--- Records provided Enclosed Below ---

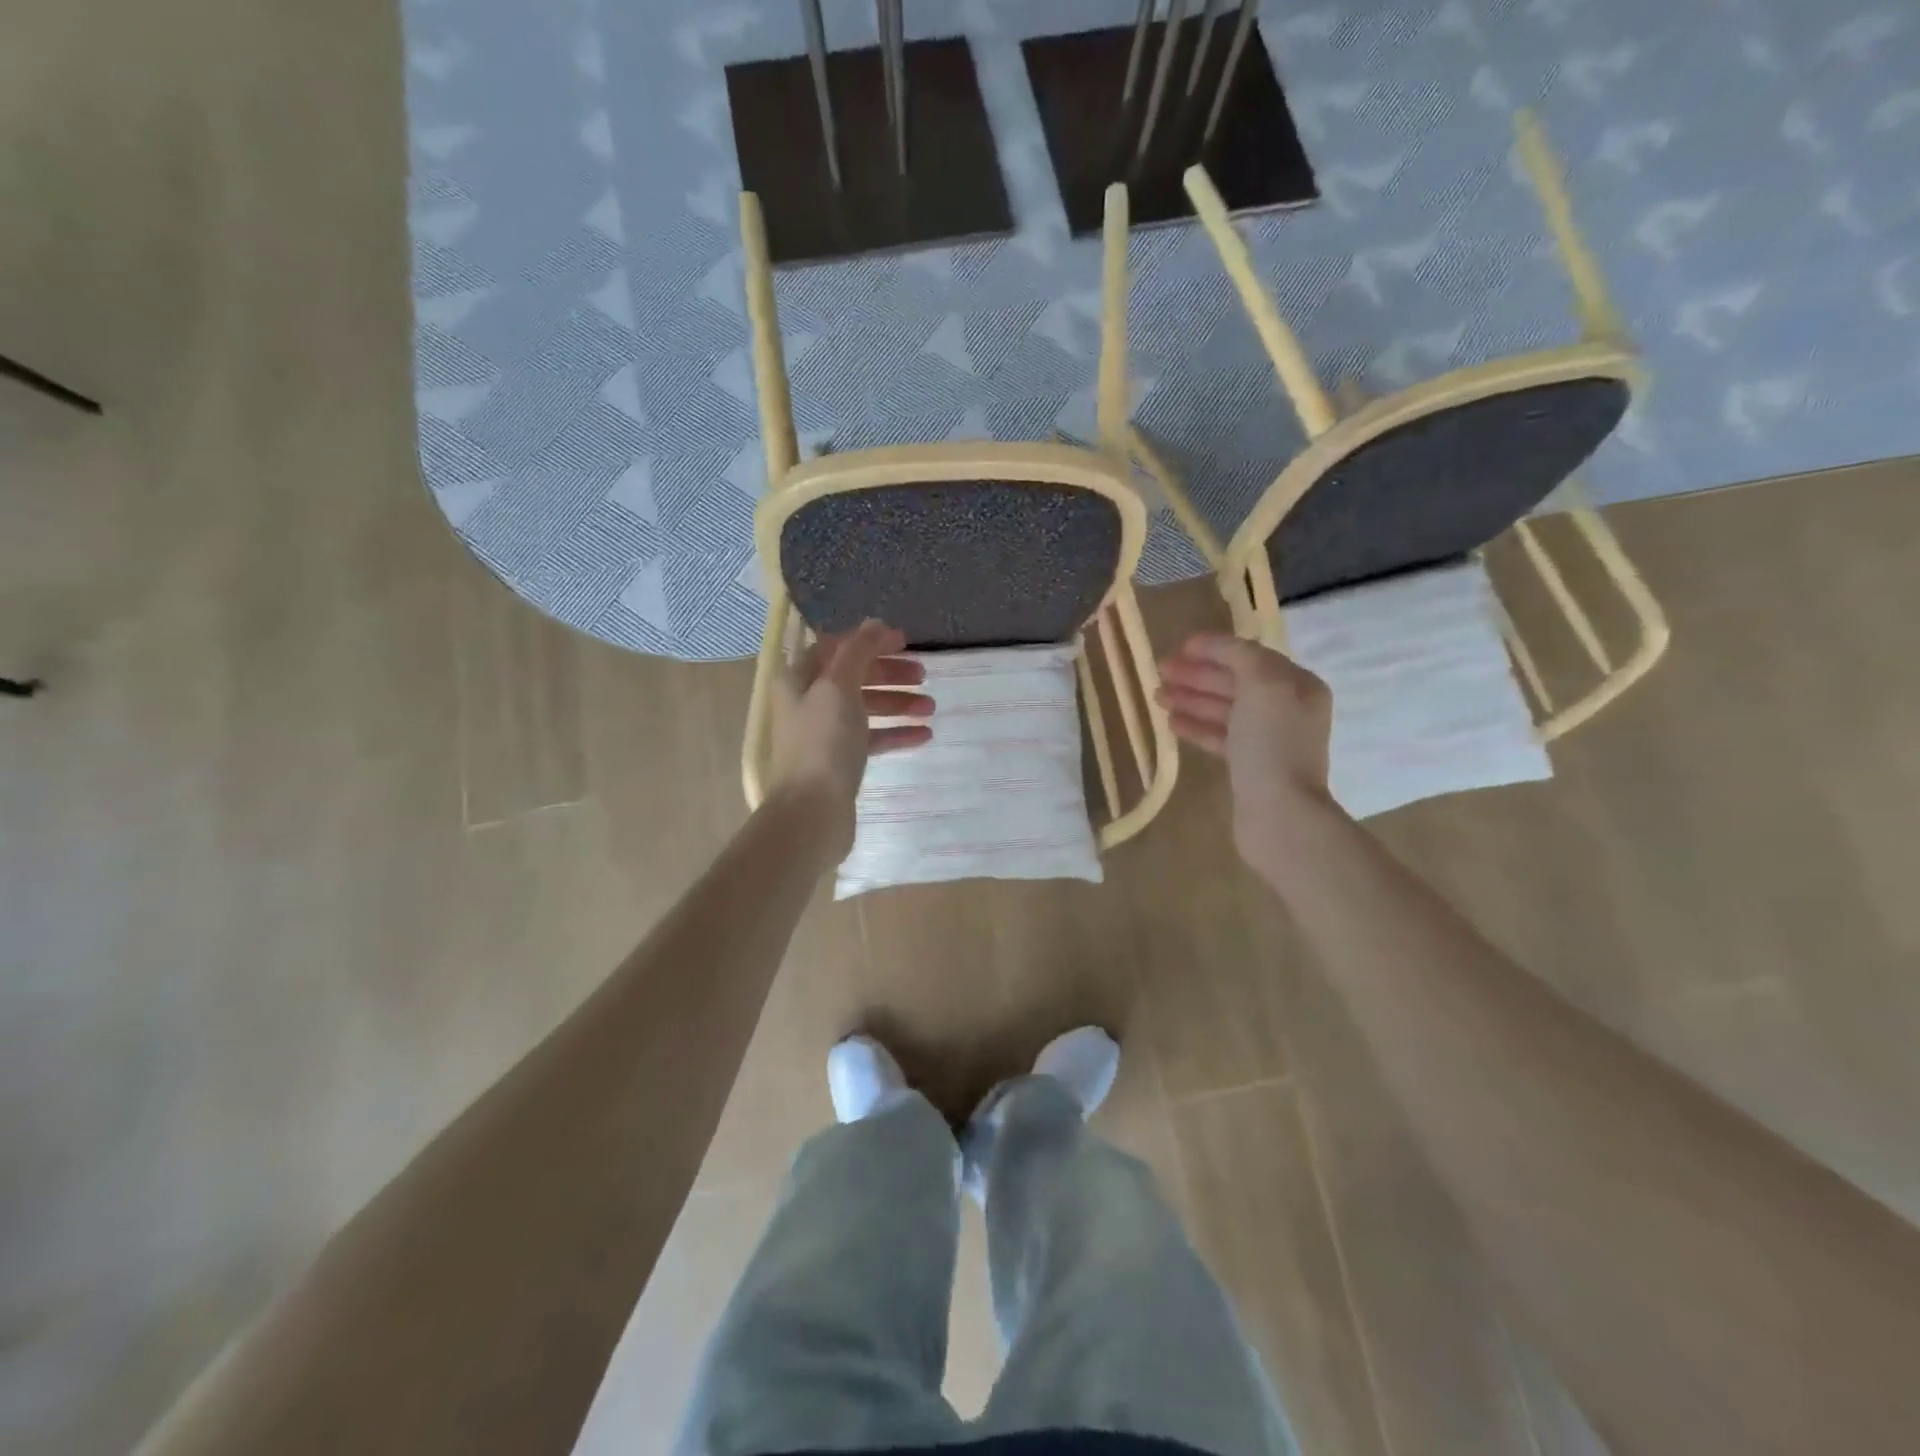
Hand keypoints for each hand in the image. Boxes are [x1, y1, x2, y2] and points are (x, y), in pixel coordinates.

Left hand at [766, 620, 932, 854]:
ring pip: (865, 709)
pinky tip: (924, 734)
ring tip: (931, 707)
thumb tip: (874, 624)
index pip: (837, 648)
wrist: (811, 814)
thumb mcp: (839, 688)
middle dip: (889, 674)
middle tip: (923, 675)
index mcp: (799, 680)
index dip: (870, 642)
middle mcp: (808, 703)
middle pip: (854, 678)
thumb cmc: (823, 744)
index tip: (906, 643)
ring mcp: (824, 735)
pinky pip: (872, 739)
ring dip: (898, 704)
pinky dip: (896, 733)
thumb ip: (858, 652)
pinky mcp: (840, 763)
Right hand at [1156, 633, 1344, 880]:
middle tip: (1159, 672)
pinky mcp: (1250, 766)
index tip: (1179, 648)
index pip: (1250, 657)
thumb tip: (1212, 646)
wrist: (1279, 812)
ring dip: (1191, 699)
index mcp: (1297, 685)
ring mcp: (1268, 739)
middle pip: (1235, 682)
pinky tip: (1171, 724)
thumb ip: (1237, 655)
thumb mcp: (1261, 683)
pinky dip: (1196, 726)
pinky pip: (1220, 736)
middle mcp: (1286, 708)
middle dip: (1197, 675)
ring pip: (1224, 710)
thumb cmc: (1270, 742)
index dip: (1214, 649)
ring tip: (1157, 697)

--- End of Enclosed Records provided ---

**Your goal**
A word-for-word copy of all the data, without pictures, is the expected output.

**Result of the exercise**
Hand keypoints for each hand in the image. Boxes are [x1, y1, x2, y2] and points are (x, y), in pixel coordinates.

Left hand at [766, 620, 932, 854]:
ring pip: (865, 709)
pinky tip: (924, 734)
ring tip: (931, 707)
thumb tip: (874, 624)
index pip: (837, 648)
wrist: (811, 814)
thumb mcp: (839, 688)
middle dip: (889, 674)
middle tip: (923, 675)
index mcp: (799, 680)
index dip: (870, 642)
middle mcp: (808, 703)
middle pip: (854, 678)
thumb cmc: (823, 744)
index tip: (906, 643)
ring mcp: (824, 735)
pinky pip: (872, 739)
ring dip: (898, 704)
pinky dip: (896, 733)
thumb ip: (858, 652)
pinky mcp: (840, 763)
Right hand at [1156, 633, 1344, 880]:
middle tip: (1159, 672)
pinky mcp: (1250, 766)
index tip: (1179, 648)
index pip: (1250, 657)
thumb tip: (1212, 646)
wrist: (1279, 812)
ring dip: (1191, 699)
index mcp: (1297, 685)
ring mcp: (1268, 739)
middle pip: (1235, 682)
pinky tip: (1171, 724)
thumb ip: (1237, 655)
thumb mcp: (1261, 683)
pinky dip: (1196, 726)
pinky pip: (1220, 736)
middle mcp: (1286, 708)
middle dip: (1197, 675)
ring pip: (1224, 710)
thumb cmc: (1270, 742)
index dip: (1214, 649)
ring tip: (1157, 697)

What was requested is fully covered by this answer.